WORK TASK:
Please return the records below exactly as they appear, leaving every picture out.
[DATA FOR THIS EXERCISE]
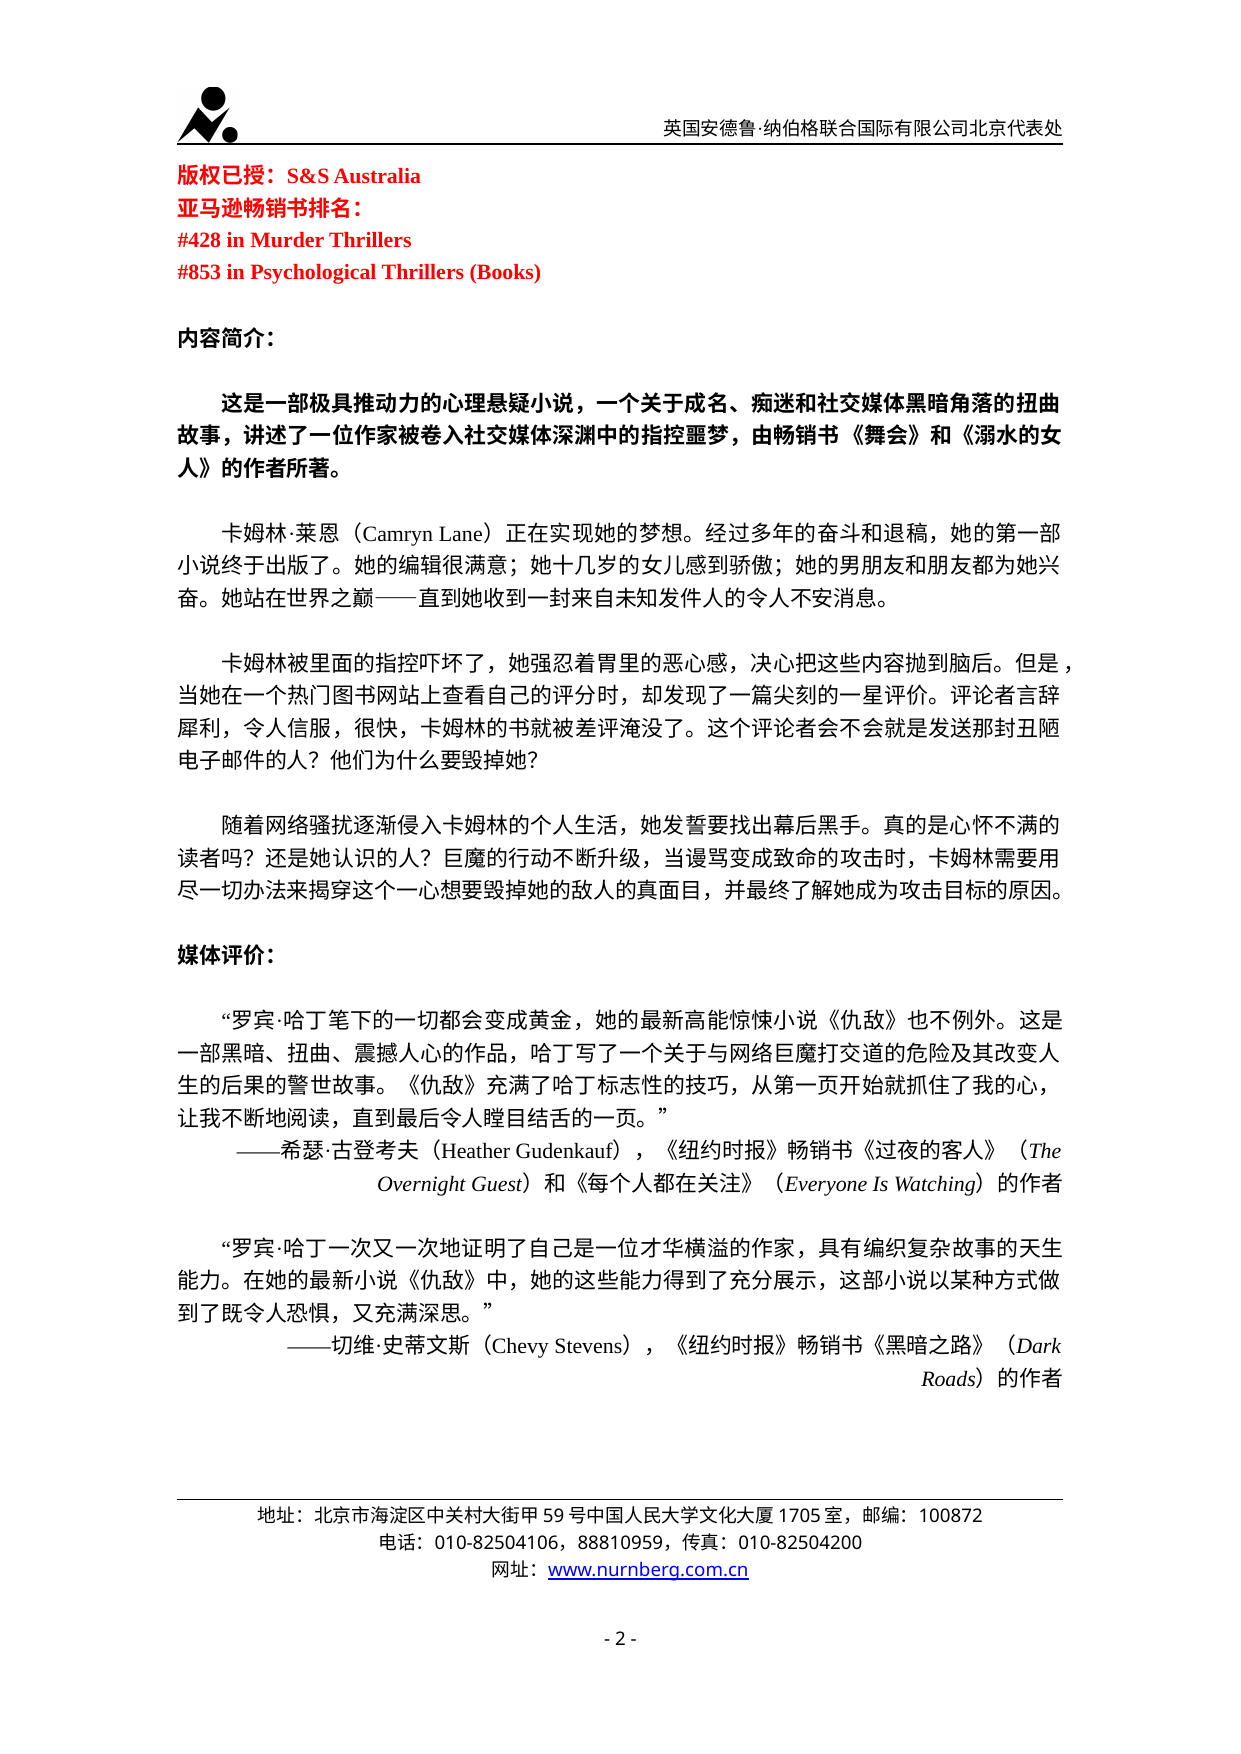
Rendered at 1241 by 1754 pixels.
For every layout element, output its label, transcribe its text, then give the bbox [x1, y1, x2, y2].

text ——希瑟·古登考夫（Heather Gudenkauf），《纽约时报》畅销书《过夜的客人》（The Overnight Guest）和《每个人都在关注》（Everyone Is Watching）的作者 [177, 1133, 1063, 1198]
text #428 in Murder Thrillers [177, 223, 1063, 255]
picture [177, 87, 238, 143]
text ——切维·史蒂文斯（Chevy Stevens），《纽约时报》畅销书《黑暗之路》（Dark Roads）的作者 [177, 1328, 1063, 1393]
text 媒体评价： [177, 938, 1063, 970]
text “罗宾·哈丁一次又一次地证明了自己是一位才华横溢的作家，具有编织复杂故事的天生能力。在她的最新小说《仇敌》中，她的这些能力得到了充分展示，这部小说以某种方式做到了既令人恐惧，又充满深思。” [177, 1295, 1063, 1328]
text 这是一部极具推动力的心理悬疑小说，一个关于成名、痴迷和社交媒体黑暗角落的扭曲故事，讲述了一位作家被卷入社交媒体深渊中的指控噩梦，由畅销书《舞会》和《溺水的女人》的作者所著。 [177, 385, 1063, 483]
text “罗宾·哈丁笔下的一切都会变成黄金，她的最新高能惊悚小说《仇敌》也不例外。这是一部黑暗、扭曲、震撼人心的作品，哈丁写了一个关于与网络巨魔打交道的危险及其改变人生的后果的警世故事。《仇敌》充满了哈丁标志性的技巧，从第一页开始就抓住了我的心，让我不断地阅读，直到最后令人瞠目结舌的一页。” [177, 1003, 1063, 1036]
text 亚马逊畅销书排名： [177, 190, 1063, 223]
text 版权已授：S&S Australia [177, 158, 1063, 190]
text 卡姆林被里面的指控吓坏了，她强忍着胃里的恶心感，决心把这些内容抛到脑后。但是，当她在一个热门图书网站上查看自己的评分时，却发现了一篇尖刻的一星评价。评论者言辞犀利，令人信服，很快，卡姆林的书就被差评淹没了。这个评论者会不会就是发送那封丑陋电子邮件的人？他们为什么要毁掉她？ [177, 645, 1063, 775]
text 随着网络骚扰逐渐侵入卡姆林的个人生活，她发誓要找出幕后黑手。真的是心怀不满的读者吗？还是她认识的人？巨魔的行动不断升级，当谩骂变成致命的攻击时，卡姆林需要用尽一切办法来揭穿这个一心想要毁掉她的敌人的真面目，并最终了解她成为攻击目标的原因。 [177, 808, 1063, 905]
text #853 in Psychological Thrillers (Books) [177, 255, 1063, 288]
text “罗宾·哈丁一次又一次地证明了自己是一位才华横溢的作家，具有编织复杂故事的天生能力。在她的最新小说《仇敌》中，她的这些能力得到了充分展示，这部小说以某种方式做到了既令人恐惧，又充满深思。” [177, 1230, 1063, 1263]
text 内容简介： [177, 320, 1063, 353]
text 卡姆林·莱恩（Camryn Lane）正在实现她的梦想。经过多年的奋斗和退稿，她的第一部小说终于出版了。她的编辑很满意；她十几岁的女儿感到骄傲；她的男朋友和朋友都为她兴奋。她站在世界之巅——直到她收到一封来自未知发件人的令人不安消息。 [177, 515, 1063, 613]
text “罗宾·哈丁笔下的一切都会变成黄金，她的最新高能惊悚小说《仇敌》也不例外。这是一部黑暗、扭曲、震撼人心的作品，哈丁写了一个关于与网络巨魔打交道的危险及其改变人生的后果的警世故事。《仇敌》充满了哈丁标志性的技巧，从第一页开始就抓住了我的心，让我不断地阅读，直到最后令人瞠目结舌的一页。” [177, 1100, 1063, 1133]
[/DATA FOR THIS EXERCISE]
RESULT OF THIS TASK:
Rendered at 1241 by 1754 pixels.
For every layout element, output its label, transcribe its text, then give the bbox [x1, y1, x2, y2].

text ——希瑟·古登考夫（Heather Gudenkauf），《纽约时报》畅销书《过夜的客人》（The Overnight Guest）和《每个人都在关注》（Everyone Is Watching）的作者 [177, 1133, 1063, 1198]
text #428 in Murder Thrillers [177, 223, 1063, 255]
picture [177, 87, 238, 143]
text ——切维·史蒂文斯（Chevy Stevens），《纽约时报》畅销书《黑暗之路》（Dark Roads）的作者 [177, 1328, 1063, 1393]
text 媒体评价： [177, 938, 1063, 970]
text “罗宾·哈丁一次又一次地证明了自己是一位才华横溢的作家，具有编织复杂故事的天生能力。在她的最新小说《仇敌》中，她的这些能力得到了充分展示，这部小说以某种方式做到了既令人恐惧，又充满深思。” [177, 1295, 1063, 1328]
text 这是一部极具推动力的心理悬疑小说，一个关于成名、痴迷和社交媒体黑暗角落的扭曲故事，讲述了一位作家被卷入社交媒体深渊中的指控噩梦，由畅销书《舞会》和《溺水的女人》的作者所著。 [177, 385, 1063, 483]
text “罗宾·哈丁笔下的一切都会变成黄金，她的最新高能惊悚小说《仇敌》也不例外。这是一部黑暗、扭曲、震撼人心的作品，哈丁写了一个关于与网络巨魔打交道的危险及其改变人生的后果的警世故事。《仇敌》充满了哈丁标志性的技巧，从第一页开始就抓住了我的心，让我不断地阅读，直到最后令人瞠目结舌的一页。” [177, 1003, 1063, 1036]
text 亚马逊畅销书排名： [177, 190, 1063, 223]
text 版权已授：S&S Australia [177, 158, 1063, 190]
text 卡姆林被里面的指控吓坏了，她强忍着胃里的恶心感，决心把这些内容抛到脑后。但是，当她在一个热门图书网站上查看自己的评分时，却发现了一篇尖刻的一星评价。评论者言辞犀利，令人信服，很快，卡姆林的书就被差评淹没了。这个评论者会不会就是发送那封丑陋电子邮件的人？他们为什么要毁掉她？ [177, 645, 1063, 775]
text 随着网络骚扰逐渐侵入卡姆林的个人生活，她发誓要找出幕后黑手。真的是心怀不满的读者吗？还是她认识的人？巨魔的行动不断升级，当谩骂变成致命的攻击时，卡姆林需要用尽一切办法来揭穿这个一心想要毁掉她的敌人的真面目，并最终了解她成为攻击目标的原因。 [177, 808, 1063, 905]
text #853 in Psychological Thrillers (Books) [177, 255, 1063, 288]
text “罗宾·哈丁一次又一次地证明了自己是一位才华横溢的作家，具有编织复杂故事的天生能力。在她的最新小说《仇敌》中，她的这些能力得到了充分展示，这部小说以某种方式做到了既令人恐惧，又充满深思。” [177, 1230, 1063, 1263]
text 内容简介： [177, 320, 1063, 353]
text 卡姆林·莱恩（Camryn Lane）正在实现她的梦想。经过多年的奋斗和退稿，她的第一部小说终于出版了。她的编辑很满意；她十几岁的女儿感到骄傲；她的男朋友和朋友都为她兴奋。她站在世界之巅——直到她收到一封来自未知发件人的令人不安消息。 [177, 515, 1063, 613]
text “罗宾·哈丁笔下的一切都会变成黄金，她的最新高能惊悚小说《仇敌》也不例外。这是一部黑暗、扭曲、震撼人心的作品，哈丁写了一个关于与网络巨魔打交道的危险及其改变人生的后果的警世故事。《仇敌》充满了哈丁标志性的技巧，从第一页开始就抓住了我的心，让我不断地阅读，直到最后令人瞠目结舌的一页。” [177, 1100, 1063, 1133]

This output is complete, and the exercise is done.